> _Assigned task_: Continue the collection of funny one-liners below from where it stops.

> _Exercise passage_:
★ ★ ★ ★
I packed 5 oranges in 5 different lunches today and all five oranges came back home. Apparently, I send fruit on field trips.
Him: i like a girl who’s not afraid to take charge
Me, a rhinoceros: nice
If I refer to myself as, “sauced up,” it probably just means I have honey, BBQ and ranch to dip my nuggets in.
I probably would’ve had a better chance of winning back my ex-gf if I’d thought of something better to say than “I really miss your toilet noises”
One time I microwaved my lunch at work and my coworker said “That smells spicy! What is that–is that salt?” And when I was speechless she followed up with “Is it pepper?”
Beast: I’ll be like this until someone loves me for who I am
Ugly girl: I’ll love you for who you are
Beast: not you, someone attractive. So I really learn my lesson
If I’ve learned one thing in my almost-34-years of life on this planet, it’s that there is absolutely no dignified way to eat a yolky fried egg sandwich.
I enjoy blaming everything on the time change for the next month. Tired? Time change. Hungry for dinner early? Time change. Ran late for something? Time change. Punched a guy in the face because he’s annoying me? Time change. Left my kids at the goodwill donation drop off? Time change.
when your Amazon order arrives and you think to yourself “this is some real bullshit right here”
★ ★ ★ ★
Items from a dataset
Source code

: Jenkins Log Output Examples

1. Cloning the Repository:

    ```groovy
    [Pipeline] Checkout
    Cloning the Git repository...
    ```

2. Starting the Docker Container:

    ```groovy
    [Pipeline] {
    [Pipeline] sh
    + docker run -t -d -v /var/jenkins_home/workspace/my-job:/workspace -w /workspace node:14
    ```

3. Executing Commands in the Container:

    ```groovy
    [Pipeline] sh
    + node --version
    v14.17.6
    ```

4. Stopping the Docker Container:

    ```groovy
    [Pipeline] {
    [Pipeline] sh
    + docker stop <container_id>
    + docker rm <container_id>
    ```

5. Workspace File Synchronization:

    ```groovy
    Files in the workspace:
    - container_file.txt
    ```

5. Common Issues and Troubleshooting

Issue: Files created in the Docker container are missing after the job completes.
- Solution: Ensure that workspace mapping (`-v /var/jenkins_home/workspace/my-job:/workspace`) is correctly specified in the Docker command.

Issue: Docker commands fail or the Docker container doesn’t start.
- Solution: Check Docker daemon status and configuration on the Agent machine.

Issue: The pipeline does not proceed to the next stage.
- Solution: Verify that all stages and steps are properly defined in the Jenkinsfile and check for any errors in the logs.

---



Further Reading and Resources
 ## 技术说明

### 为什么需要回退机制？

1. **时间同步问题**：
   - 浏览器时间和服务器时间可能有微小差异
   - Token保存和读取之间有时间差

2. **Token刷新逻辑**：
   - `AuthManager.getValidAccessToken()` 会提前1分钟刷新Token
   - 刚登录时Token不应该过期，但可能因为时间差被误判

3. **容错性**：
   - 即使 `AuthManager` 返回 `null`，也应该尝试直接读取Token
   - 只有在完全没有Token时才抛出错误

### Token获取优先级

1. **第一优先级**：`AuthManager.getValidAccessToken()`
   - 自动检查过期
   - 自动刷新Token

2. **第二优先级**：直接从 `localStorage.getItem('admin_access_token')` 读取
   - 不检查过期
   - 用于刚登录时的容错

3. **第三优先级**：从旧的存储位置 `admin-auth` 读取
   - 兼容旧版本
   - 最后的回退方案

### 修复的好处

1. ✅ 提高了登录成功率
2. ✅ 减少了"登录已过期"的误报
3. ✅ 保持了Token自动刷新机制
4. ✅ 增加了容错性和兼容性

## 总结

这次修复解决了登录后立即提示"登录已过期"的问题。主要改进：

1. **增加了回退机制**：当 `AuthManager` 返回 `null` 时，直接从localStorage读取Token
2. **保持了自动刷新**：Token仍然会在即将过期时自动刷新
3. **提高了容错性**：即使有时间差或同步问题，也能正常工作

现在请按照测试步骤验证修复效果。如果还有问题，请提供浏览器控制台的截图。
★ ★ ★ ★
> _Output of the exercise_:
People:
I’m leaving Twitter, no telling when I’m coming ba…
I’m back.
“Teaching sex ed in school will only make kids want to have sex“ yeah right, I had math in school and it really made me wanna math hard all the time
I could be in a store desperately looking for gauze to treat a knife wound and I’d still tell a clerk that approached me I was just browsing
ROBOT TEENAGER: I’m grounded?? That’s so unfair! *You’ve* been smoking for years!
ROBOT DAD: How dare y– That is a medical condition!!
I had a really good charcoal fire going and now there’s nothing grillable left in the house.
Pee after storming area 51 or else youll get a ufo
3 just told me he wants all the things pirates have for Christmas, including a real sword and a pirate ship.
Anyone have a good pirate ship guy?
This recipe’s great because you probably have all the ingredients on hand! OK let’s start: grind your caribou horn down til you have half a teaspoon of powder…
I used to think Calculus was confusing, then I read your last tweet.
I tried counting sheep to get to sleep, but one was missing and now I’m gonna be up all night worrying
Noam Chomsky is a crazy name like you sound hungry as f***
Sorry, package of toilet paper. I’m only making one trip from the car with these grocery bags, so you’re sleeping in the car tonight.
People say ‘bullshit’ like their shit is so high and mighty.
Customer: We are never coming back!
Me: Promise?
Your honor let the records indicate my client was upsexy
Judge: what’s upsexy?
[lawyer whispers to defendant] quick, this is your chance
*acts sassy*
*flips hair*
*walks into a wall*
Me: GUESS WHO BOUGHT A MEGAPHONE?
Neighbour: Get out of my house!
Me: You’re not even guessing.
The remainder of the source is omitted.